Text block:
╭──

OK - Mr. Cook impressed me. He's a real professional.

This guy is going to sell out stadiums. I predict he'll be as successful as Dave Matthews.


----------



## Steve (Aug 22, 2006)

David C. and David A. were the stars for me tonight, IMO. Cook was the best, tho. I only hope the tape-delayed versions of tonight's show have a better sound mix than what I heard live. The orchestra and back-up singers in Cook's performance were way too loud, drowning out his voice. I'm sure he sounded much better live, based on the judge's reactions.

Simon was very astute to point out early on that the boys should do better because they wouldn't be compared as much to Mariah. I thought Sayesha was the best of the girls, but she did pick a terribly difficult song, as Randy pointed out. At times, her trying to stay on pitch reminded me of a rodeo rider trying to hang on to a bucking bronco.  I give her an A for effort, tho.

/steve


----------



## Greg Alsobrook (Apr 2, 2007)

Steve said:


> The orchestra and back-up singers in Cook's performance were way too loud, drowning out his voice.


I agree!!! It was terrible... I noticed it on basically every performance... I found myself struggling to tune my ear to the singer because they were overpowered by everything else... It's a shame they can't get this right... :nono2:

For me tonight.. top 3...

1. David Cook
2. Kristy Lee Cook
3. Syesha


----------



## phrelin (Jan 18, 2007)

Yeah, the sound mixing has not been on - the singer's microphone has seemed too low for a couple of weeks now. Makes me want to go in and reset my system volumes, but that's not a one button push and I'd have to set it back.

David Cook is obviously a top tier musician - his arrangements are creative and really designed to showcase his strengths.


----------



## ironwood (Sep 20, 2007)

David Cook's success - take an old pop hit and turn it into a rock ballad with a twist. Works great like any remake of a famous song. As to him being a top musician with a great career............ I highly doubt it. 

Try to make a hit of your own. Not so easy.


----------



## Drew2k (Aug 16, 2006)

David Cook was once again the best performer of the night. A comment was made a couple of weeks ago about personal issues Cook was dealing with, and it wasn't until yesterday that I finally knew what it was - his brother is battling brain cancer - and to me Cook's performance and demeanor is even more amazing because of it. When I read the article that said Cook's brother would attend the performance, I was wondering if there would be an on on-air mention, but there wasn't - just a very brief shot of Cook's brother after Cook received the judge's comments. This was done very well, I think, and explains the tear's in Cook's eyes as Ryan approached him.

╰──

Chart-based quiz items
╭──

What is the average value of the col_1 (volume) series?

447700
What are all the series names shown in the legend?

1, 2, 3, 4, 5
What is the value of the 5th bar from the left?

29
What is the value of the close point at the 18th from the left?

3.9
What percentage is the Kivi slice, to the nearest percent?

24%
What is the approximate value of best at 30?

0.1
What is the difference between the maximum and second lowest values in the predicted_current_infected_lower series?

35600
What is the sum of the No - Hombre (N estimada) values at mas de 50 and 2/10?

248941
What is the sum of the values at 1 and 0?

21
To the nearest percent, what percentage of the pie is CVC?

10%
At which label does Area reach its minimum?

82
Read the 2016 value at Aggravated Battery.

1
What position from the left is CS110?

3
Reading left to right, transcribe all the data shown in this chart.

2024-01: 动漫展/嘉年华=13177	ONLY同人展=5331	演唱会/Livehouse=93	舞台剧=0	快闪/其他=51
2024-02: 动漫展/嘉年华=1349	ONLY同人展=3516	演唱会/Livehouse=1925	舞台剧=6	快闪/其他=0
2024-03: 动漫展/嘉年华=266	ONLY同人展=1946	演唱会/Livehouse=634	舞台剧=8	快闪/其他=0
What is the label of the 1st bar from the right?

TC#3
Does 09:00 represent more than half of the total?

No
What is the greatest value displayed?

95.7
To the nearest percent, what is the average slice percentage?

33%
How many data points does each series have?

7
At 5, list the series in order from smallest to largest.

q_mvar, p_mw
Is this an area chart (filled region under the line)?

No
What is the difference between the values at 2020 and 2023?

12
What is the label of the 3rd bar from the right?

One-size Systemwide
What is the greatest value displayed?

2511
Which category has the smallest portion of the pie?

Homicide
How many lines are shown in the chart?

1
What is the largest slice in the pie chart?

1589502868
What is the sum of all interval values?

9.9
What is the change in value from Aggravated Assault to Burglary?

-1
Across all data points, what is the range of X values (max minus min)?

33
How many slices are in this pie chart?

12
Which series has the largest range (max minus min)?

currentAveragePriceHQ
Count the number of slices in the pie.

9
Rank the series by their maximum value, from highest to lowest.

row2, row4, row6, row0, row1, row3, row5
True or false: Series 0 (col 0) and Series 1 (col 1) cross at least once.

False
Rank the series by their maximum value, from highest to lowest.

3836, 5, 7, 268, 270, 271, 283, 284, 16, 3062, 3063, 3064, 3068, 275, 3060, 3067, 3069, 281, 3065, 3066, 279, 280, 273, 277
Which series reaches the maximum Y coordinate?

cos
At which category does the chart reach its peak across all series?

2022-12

╰──

What you will do:
Output the passage of the forum thread from "David C. and" up to and including "for effort, tho.", copied word for word.

Task solution:
David C. and David A. were the stars for me tonight, IMO. Cook was the best, tho. I only hope the tape-delayed versions of tonight's show have a better sound mix than what I heard live. The orchestra and back-up singers in Cook's performance were way too loud, drowning out his voice. I'm sure he sounded much better live, based on the judge's reactions.

Simon was very astute to point out early on that the boys should do better because they wouldn't be compared as much to Mariah. I thought Sayesha was the best of the girls, but she did pick a terribly difficult song, as Randy pointed out. At times, her trying to stay on pitch reminded me of a rodeo rider trying to hang on to a bucking bronco.  I give her an A for effort, tho.